• What is required
Reproduce every line of the data below word for word, omitting the pictures.

Chart interpretation exercises:

---------------

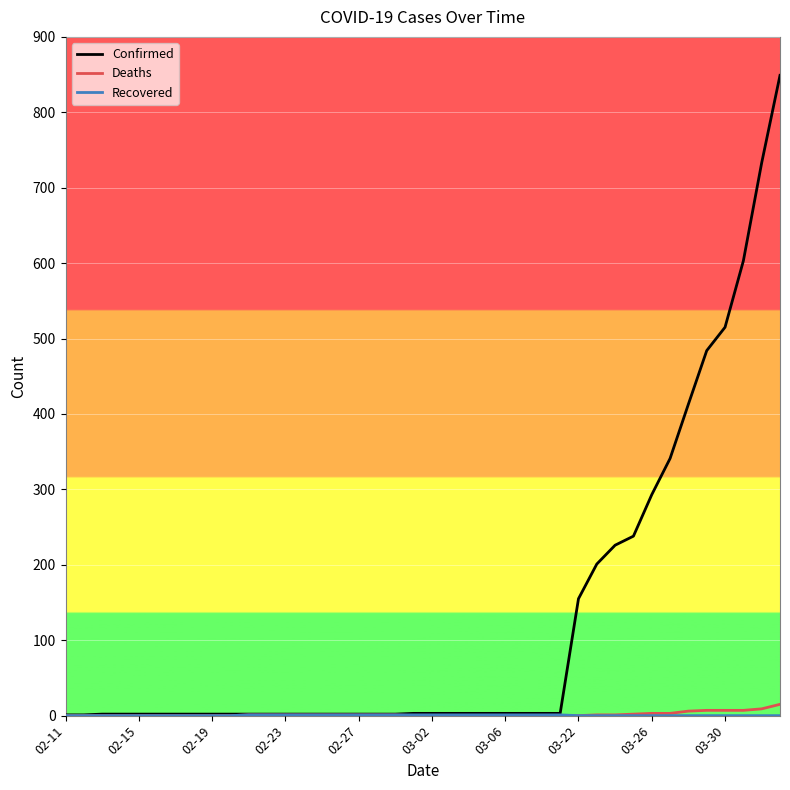

Is this an area chart (filled region under the line)?

No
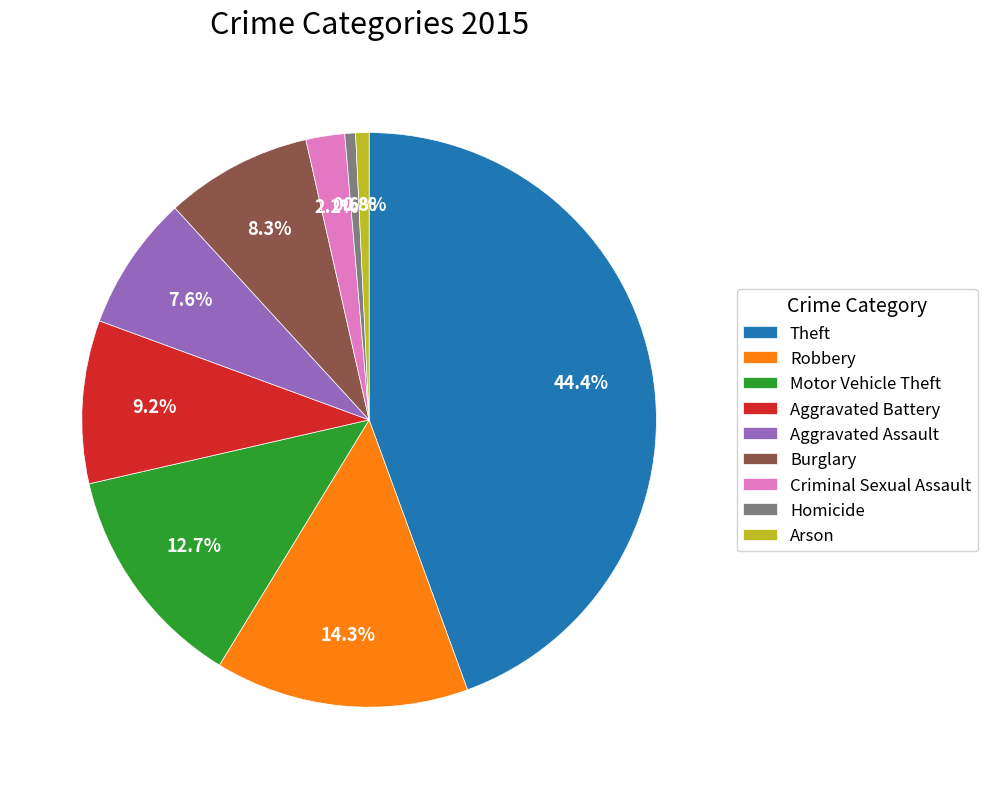

To the nearest percent, what is the difference between the Robbery and Burglary slice percentages?

6%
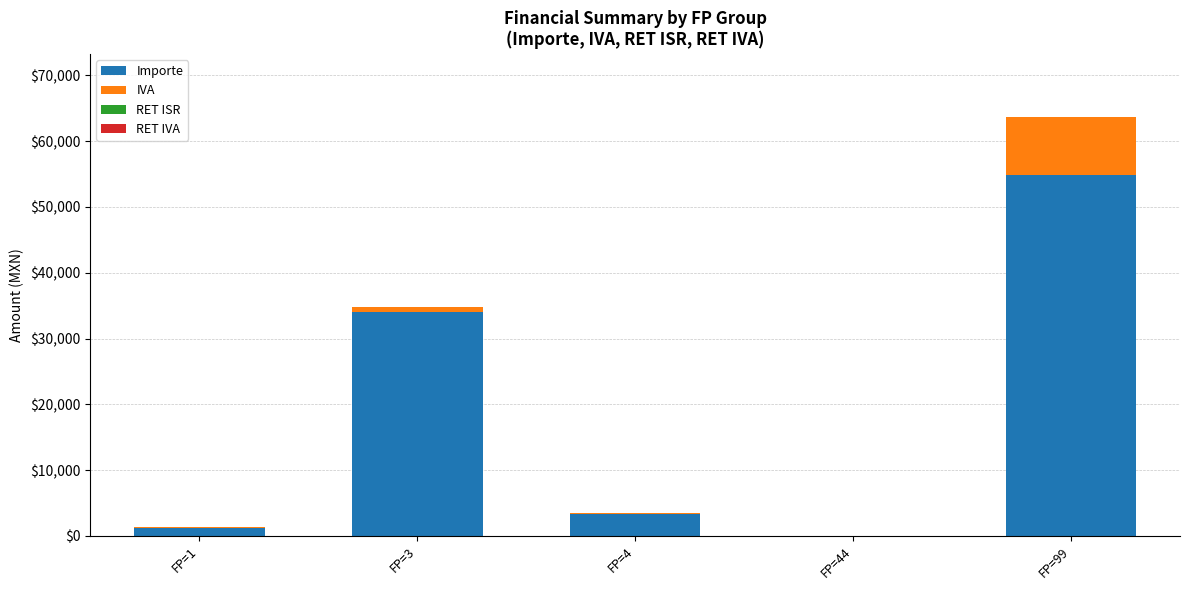

At which category is the sum across all series the highest?

FP=99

---------------

• Written solution
Is this an area chart (filled region under the line)?

No

To the nearest percent, what is the difference between the Robbery and Burglary slice percentages?

6%

At which category is the sum across all series the highest?

FP=99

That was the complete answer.